Subex, the Indian business assurance vendor, has announced that there will be no extension of the contract for current CEO Surjeet Singh, with the result that long-serving COO Vinod Kumar (pictured) will be promoted to CEO from the beginning of April.
The transition may reflect a change in expectations from Subex’s board and backers. During Surjeet Singh’s tenure there was often gossip about Subex looking for buyers, but no deals transpired. Singh would sometimes play down these rumors personally. His successor is a trained engineer who has been with Subex since its earliest days, suggesting that the management focus will be on organic growth from continued product development.
New CEO Vinod Kumar has already been employed by Subex for over 20 years, having been part of the original management team surrounding founder Subash Menon. That group oversaw Subex’s rapid rise during the 00’s, hiring a large team of developers that was able to create one of the most extensive suites of tools aimed at telecoms RAFM departments. Subex also grew through mergers and acquisitions until it reached a peak where annual revenues were worth over USD120mn per year, but then suffered a series of setbacks. In particular, Subex overextended itself by selling convertible bonds denominated in US dollars just before the Indian stock market and exchange rates turned against them, and they spent that money on acquiring a business which proved to be greatly overvalued. However, despite these difficulties, the core RAFM software business remained fundamentally sound.
As COO, Kumar deserves some credit for maintaining an operation which generated enough cash to keep unhappy investors convinced that Subex should continue as a going concern. He remained in his role following the departure of Subash Menon, making him the effective deputy to incoming CEO Surjeet Singh. The pair established a relationship where Kumar worked hands-on with the main team of Subex employees in Bangalore whilst Singh concentrated more on investors.
Surjeet Singh took the top role at Subex during a period when the business was beset by financial difficulties. Some dubious revenue recognition policies adopted prior to his appointment had seemingly been used to disguise deepening losses, and there was a need to secure the support of investors. Singh looked to be the right man for the job, being a qualified accountant that had previously served as the CFO of Patni Computer Systems. The company soon announced a significant provision for bad debt, and took further steps to cut costs. Though it took time to execute a turnaround, Singh has returned the business to profitability during his five years in charge, and the FY2017 results saw the company enjoy 10 percent revenue growth after many years of progressive decline.

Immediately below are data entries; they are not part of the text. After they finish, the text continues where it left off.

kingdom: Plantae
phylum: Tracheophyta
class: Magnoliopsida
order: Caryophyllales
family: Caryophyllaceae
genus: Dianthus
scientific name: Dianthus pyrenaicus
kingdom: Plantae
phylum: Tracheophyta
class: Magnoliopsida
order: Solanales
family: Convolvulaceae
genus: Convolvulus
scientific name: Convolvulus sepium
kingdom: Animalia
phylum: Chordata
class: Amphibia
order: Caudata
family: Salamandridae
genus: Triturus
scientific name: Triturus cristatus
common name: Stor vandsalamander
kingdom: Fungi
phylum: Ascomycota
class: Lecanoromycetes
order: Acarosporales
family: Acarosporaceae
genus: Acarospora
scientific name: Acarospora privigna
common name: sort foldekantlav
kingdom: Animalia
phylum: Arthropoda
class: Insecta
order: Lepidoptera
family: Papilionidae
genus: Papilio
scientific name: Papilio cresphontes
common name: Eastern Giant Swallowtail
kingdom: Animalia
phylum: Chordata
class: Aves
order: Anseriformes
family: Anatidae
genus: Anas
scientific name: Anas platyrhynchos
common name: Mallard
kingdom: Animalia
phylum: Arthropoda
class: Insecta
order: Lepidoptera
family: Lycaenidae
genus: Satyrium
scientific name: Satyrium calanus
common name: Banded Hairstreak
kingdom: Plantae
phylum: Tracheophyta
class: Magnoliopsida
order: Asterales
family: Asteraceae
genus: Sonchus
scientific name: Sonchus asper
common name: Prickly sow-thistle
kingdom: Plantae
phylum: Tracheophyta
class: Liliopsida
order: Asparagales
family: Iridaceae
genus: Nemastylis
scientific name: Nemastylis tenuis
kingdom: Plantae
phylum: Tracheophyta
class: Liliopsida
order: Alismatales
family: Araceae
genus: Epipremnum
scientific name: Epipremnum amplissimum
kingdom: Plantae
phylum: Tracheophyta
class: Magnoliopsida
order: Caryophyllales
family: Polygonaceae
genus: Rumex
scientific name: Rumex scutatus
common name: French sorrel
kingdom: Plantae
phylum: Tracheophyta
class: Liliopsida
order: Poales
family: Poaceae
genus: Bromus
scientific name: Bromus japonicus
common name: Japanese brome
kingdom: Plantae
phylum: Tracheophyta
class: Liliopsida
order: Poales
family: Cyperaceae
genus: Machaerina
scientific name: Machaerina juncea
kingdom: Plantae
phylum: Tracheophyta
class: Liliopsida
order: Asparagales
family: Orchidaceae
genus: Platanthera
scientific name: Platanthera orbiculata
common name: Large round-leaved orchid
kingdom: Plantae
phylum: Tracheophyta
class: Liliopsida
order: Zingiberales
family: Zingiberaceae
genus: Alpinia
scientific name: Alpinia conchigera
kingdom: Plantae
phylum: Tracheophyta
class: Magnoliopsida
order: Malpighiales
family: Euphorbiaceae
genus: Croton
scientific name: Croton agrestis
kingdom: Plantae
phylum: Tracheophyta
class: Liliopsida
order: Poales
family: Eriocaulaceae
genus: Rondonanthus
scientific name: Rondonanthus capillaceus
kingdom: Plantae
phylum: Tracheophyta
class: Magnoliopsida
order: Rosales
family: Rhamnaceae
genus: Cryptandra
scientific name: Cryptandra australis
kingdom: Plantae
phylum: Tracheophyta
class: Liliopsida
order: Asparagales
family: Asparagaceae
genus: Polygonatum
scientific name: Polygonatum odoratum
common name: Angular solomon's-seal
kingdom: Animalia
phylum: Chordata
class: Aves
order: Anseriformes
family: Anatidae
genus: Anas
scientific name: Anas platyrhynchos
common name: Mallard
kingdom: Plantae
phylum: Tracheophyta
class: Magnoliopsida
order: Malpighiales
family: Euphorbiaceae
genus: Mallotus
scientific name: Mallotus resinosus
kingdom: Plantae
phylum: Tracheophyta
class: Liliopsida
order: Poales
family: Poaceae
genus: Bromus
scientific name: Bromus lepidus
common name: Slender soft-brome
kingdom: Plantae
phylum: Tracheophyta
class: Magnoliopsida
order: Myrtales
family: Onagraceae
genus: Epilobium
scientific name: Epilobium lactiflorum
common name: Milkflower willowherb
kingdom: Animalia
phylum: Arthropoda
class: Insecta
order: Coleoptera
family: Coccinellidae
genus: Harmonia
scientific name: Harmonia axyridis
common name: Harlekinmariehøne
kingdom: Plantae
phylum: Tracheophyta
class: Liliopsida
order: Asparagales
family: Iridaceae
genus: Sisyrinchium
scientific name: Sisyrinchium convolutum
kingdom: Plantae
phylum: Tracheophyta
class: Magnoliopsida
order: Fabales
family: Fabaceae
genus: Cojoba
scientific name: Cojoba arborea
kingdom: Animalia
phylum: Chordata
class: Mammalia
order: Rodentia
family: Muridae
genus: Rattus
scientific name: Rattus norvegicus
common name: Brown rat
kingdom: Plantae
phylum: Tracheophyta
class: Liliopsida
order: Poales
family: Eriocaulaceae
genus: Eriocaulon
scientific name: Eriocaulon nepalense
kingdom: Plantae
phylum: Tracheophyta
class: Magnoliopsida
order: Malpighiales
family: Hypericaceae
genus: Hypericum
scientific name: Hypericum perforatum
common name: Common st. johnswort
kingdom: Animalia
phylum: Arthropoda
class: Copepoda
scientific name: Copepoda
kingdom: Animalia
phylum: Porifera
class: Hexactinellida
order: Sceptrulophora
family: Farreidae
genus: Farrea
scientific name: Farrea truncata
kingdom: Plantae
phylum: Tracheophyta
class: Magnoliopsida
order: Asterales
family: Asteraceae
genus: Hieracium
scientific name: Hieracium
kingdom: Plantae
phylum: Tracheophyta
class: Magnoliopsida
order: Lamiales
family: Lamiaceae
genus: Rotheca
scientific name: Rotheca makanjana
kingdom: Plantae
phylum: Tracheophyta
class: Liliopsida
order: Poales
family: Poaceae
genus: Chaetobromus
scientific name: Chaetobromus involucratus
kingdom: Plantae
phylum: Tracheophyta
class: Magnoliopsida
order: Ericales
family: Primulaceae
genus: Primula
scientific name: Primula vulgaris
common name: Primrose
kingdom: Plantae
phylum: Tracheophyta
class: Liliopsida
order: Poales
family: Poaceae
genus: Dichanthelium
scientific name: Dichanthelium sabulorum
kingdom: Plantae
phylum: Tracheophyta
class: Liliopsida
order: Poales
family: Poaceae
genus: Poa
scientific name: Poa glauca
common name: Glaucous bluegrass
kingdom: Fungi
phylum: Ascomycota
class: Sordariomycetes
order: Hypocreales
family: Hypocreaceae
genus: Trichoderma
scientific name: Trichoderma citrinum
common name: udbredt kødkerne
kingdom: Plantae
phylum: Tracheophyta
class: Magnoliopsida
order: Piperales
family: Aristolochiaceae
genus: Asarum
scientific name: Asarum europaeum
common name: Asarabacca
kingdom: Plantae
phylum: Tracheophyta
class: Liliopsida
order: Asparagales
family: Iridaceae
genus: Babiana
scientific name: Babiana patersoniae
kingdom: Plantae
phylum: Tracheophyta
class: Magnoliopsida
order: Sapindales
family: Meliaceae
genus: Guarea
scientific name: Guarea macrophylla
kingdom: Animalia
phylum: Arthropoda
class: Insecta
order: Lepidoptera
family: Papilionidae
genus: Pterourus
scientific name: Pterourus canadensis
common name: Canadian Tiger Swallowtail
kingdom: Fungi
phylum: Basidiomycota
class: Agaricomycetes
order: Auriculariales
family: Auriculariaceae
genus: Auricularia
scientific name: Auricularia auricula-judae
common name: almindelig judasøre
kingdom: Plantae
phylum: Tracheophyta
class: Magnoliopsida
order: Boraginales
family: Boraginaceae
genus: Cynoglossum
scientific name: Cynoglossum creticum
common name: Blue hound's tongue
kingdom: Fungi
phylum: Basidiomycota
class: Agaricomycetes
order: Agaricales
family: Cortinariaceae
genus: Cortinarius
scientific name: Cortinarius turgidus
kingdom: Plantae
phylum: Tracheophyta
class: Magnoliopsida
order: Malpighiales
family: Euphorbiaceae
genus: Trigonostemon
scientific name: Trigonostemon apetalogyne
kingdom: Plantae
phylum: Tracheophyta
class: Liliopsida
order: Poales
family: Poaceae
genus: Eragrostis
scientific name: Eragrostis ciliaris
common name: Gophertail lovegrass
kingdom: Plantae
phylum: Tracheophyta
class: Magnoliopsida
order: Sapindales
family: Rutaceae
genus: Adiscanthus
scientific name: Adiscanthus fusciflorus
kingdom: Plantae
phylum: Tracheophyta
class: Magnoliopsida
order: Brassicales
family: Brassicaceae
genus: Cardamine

Some of Singh’s promises proved too ambitious. In particular, he tried to generate interest by setting aggressive targets for top-line growth, and at one point stated that he wanted annual revenues to rise to USD100mn, a goal which still looks unrealistic. Nevertheless, his company succeeded in rearranging its finances so that it has what now appears to be a sustainable debt burden, and last year he raised USD12mn from new equity, prompting speculation about Subex reigniting its interest in M&A. Meanwhile, Vinod Kumar is credited with executing a strategy that saw Subex’s revenue streams become more predictable in the long run, thanks to multi-year contracts for managed services. Between them, the pair have placed the business on a much more stable footing than it was five years ago.
Kumar must continue to innovate in ways that will appeal to new customers, whilst also increasing sales to existing customers. Though the business has briefly flirted with other sectors, it remains focused on telecoms. At the same time, Subex has repositioned itself as a supplier of analytics rather than sticking to its original theme of RAFM. Recent work on IoT security also suggests that technology development will now seek to appeal to a broader range of customers. As such, this is a new phase in Subex’s history, and the market will be watching if Kumar takes a gently incremental approach to adjusting the corporate strategy, or if he will pursue some more radical product development in the hope of driving growth.